## Exercise description
The expected result is the full set of records, copied precisely, with images dropped.
──────────────────────────────
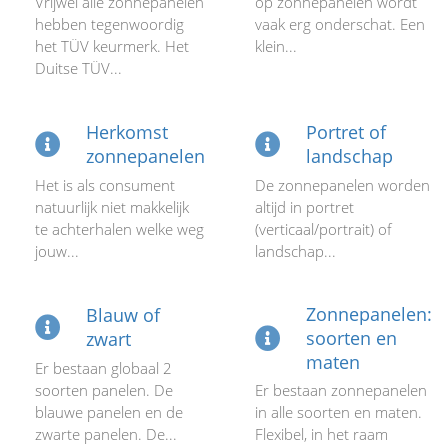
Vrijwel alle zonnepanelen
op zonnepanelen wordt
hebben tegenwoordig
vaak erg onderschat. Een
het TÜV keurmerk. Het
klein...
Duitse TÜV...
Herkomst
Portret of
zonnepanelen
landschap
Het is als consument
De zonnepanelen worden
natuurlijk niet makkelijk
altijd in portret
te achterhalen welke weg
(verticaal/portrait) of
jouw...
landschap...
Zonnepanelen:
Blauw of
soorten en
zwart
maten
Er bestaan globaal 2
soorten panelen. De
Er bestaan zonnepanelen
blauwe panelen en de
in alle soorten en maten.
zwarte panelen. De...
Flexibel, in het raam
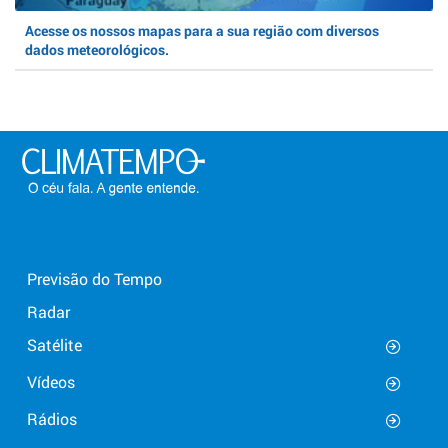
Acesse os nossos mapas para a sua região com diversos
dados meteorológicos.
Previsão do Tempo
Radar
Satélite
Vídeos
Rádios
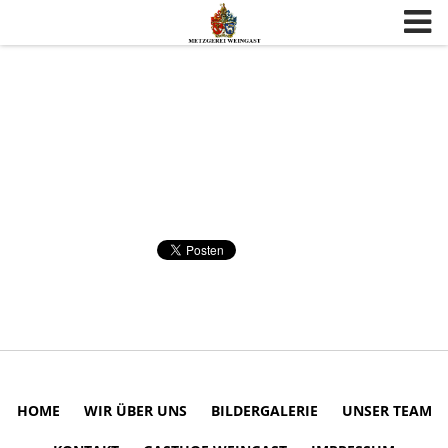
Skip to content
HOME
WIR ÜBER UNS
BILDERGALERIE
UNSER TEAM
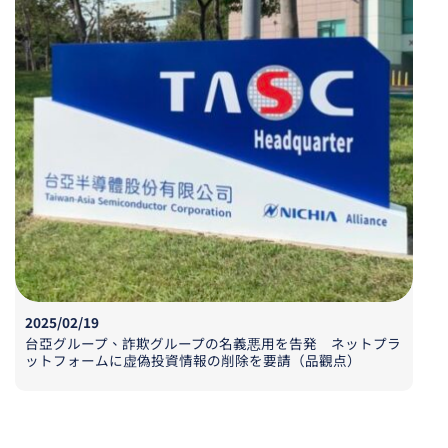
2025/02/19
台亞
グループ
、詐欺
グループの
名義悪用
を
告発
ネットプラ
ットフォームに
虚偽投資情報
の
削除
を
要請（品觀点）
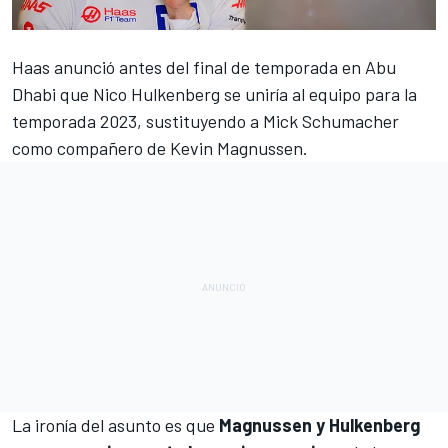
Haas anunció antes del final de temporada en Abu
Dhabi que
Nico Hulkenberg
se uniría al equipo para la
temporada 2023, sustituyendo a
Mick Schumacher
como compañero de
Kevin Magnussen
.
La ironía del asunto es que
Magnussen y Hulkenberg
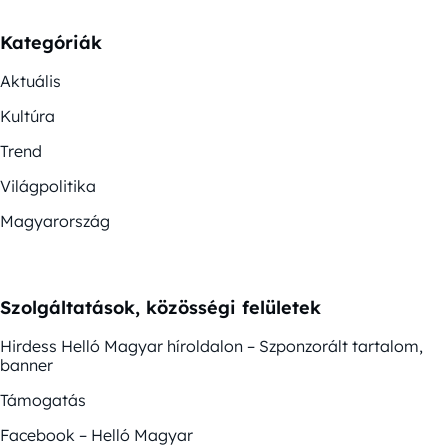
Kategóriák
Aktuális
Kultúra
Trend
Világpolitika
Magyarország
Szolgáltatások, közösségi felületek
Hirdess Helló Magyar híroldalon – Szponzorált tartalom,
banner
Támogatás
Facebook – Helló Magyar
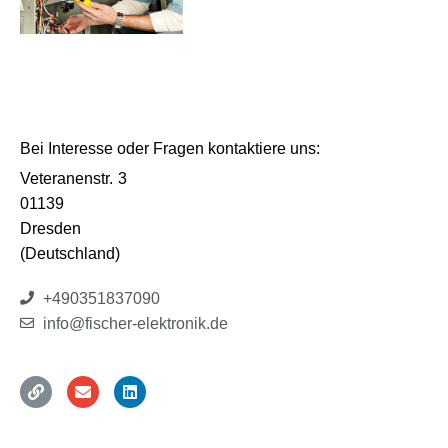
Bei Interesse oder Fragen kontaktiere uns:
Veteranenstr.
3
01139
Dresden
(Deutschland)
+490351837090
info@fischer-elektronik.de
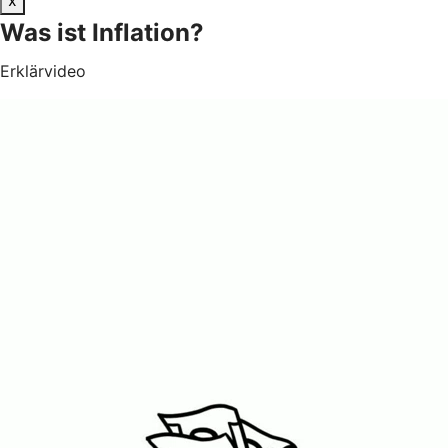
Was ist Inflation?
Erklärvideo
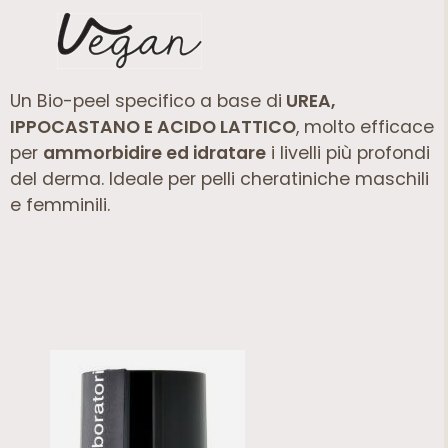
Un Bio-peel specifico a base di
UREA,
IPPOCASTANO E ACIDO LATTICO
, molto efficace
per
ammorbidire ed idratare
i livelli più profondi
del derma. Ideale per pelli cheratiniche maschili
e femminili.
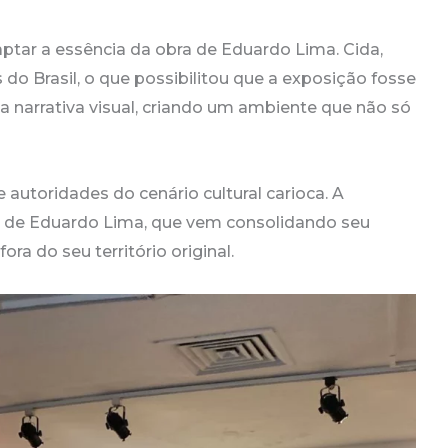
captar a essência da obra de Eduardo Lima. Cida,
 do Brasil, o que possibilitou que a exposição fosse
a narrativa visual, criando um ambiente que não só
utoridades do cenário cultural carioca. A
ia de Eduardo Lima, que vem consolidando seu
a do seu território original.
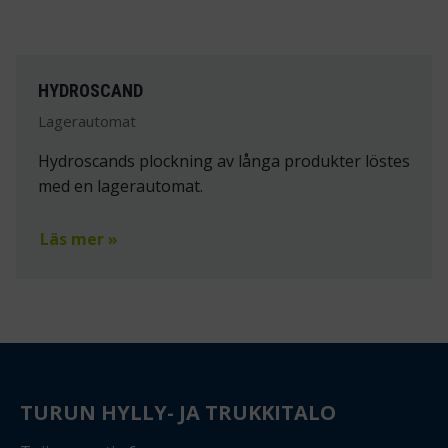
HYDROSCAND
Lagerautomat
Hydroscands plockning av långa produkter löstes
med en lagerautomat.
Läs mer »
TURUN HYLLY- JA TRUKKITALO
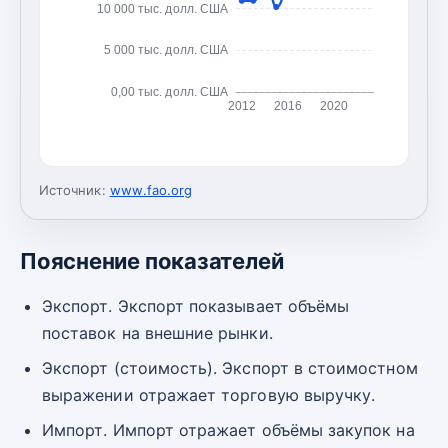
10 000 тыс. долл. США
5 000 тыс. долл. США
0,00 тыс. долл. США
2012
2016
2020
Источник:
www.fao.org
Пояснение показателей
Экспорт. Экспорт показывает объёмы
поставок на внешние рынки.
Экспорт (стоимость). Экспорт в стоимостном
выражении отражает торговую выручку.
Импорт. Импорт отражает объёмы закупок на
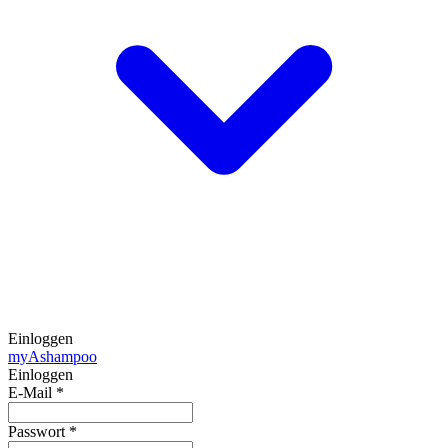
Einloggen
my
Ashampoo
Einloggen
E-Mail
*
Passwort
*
──────────────────────────────
## Output below
Vrijwel alle zonnepanelen
op zonnepanelen wordt
hebben tegenwoordig
vaak erg onderschat. Een
het TÜV keurmerk. Het
klein...
Duitse TÜV...
Herkomst
Portret of
zonnepanelen
landschap
Het is als consument
De zonnepanelen worden
natuurlijk niet makkelijk
altijd in portret
te achterhalen welke weg
(verticaal/portrait) of
jouw...
landschap...
Zonnepanelen:
Blauw of
soorten en
zwart
maten
Er bestaan globaal 2
soorten panelen. De
Er bestaan zonnepanelen
blauwe panelen en de
in alle soorten en maten.
zwarte panelen. De...
Flexibel, in het raam
Acesse os nossos mapas para a sua região com diversos
dados meteorológicos.
Previsão do Tempo
Radar
Satélite
Vídeos
Rádios
Skip to content
HOME
WIR ÜBER UNS
BILDERGALERIE
UNSER TEAM
2025/02/19
台亞
グループ
、詐欺
グループの
名義悪用
を
告発
ネットプラ
ットフォームに
虚偽投資情報
の
削除
を
要請（品觀点）
Haas anunció antes del final de temporada en Abu
Dhabi que
Nico Hulkenberg
se uniría al equipo para la
temporada 2023, sustituyendo a
Mick Schumacher
como compañero de
Kevin Magnussen
.
La ironía del asunto es que
Magnussen y Hulkenberg
Kategóriák
Aktuális
Kultúra
Trend
Világpolitika
Magyarország
Szolgáltatások, közösségi felületek
Hirdess Helló Magyar híroldalon – Szponzorált tartalom,
banner
Támogatás
Facebook – Helló Magyar
Bei Interesse oder Fragen kontaktiere uns:
Veteranenstr.
3
01139
Dresden
(Deutschland)
+490351837090
info@fischer-elektronik.de
Was ist Inflation?
Erklärvideo
Un Bio-peel specifico a base di
UREA,
IPPOCASTANO E ACIDO LATTICO
, molto efficace
per
ammorbidire ed idratare
i livelli più profondi
del derma. Ideale per pelli cheratiniche maschili
e femminili.
captar a essência da obra de Eduardo Lima. Cida,
 do Brasil, o que possibilitou que a exposição fosse
a narrativa visual, criando um ambiente que não só
utoridades do cenário cultural carioca. A
ia de Eduardo Lima, que vem consolidando seu
a do seu território original.
HYDROSCAND
Lagerautomat
Hydroscands plockning av långa produkter löstes
med en lagerautomat.
Läs mer »
TURUN HYLLY- JA TRUKKITALO
10 000 тыс. долл. США
5 000 тыс. долл. США
0,00 тыс. долл. США
2012
2016
2020
Источник:
www.fao.org
Пояснение показателей
Экспорт. Экспорт показывает объёмы
поставок на внешние рынки.
Экспорт (стоимость). Экспорт в стоимостном
выражении отражает торговую выручку.
Импорт. Импорт отражает объёмы закупок на
Einloggen
my
Ashampoo
Einloggen
E-Mail
*
Passwort
*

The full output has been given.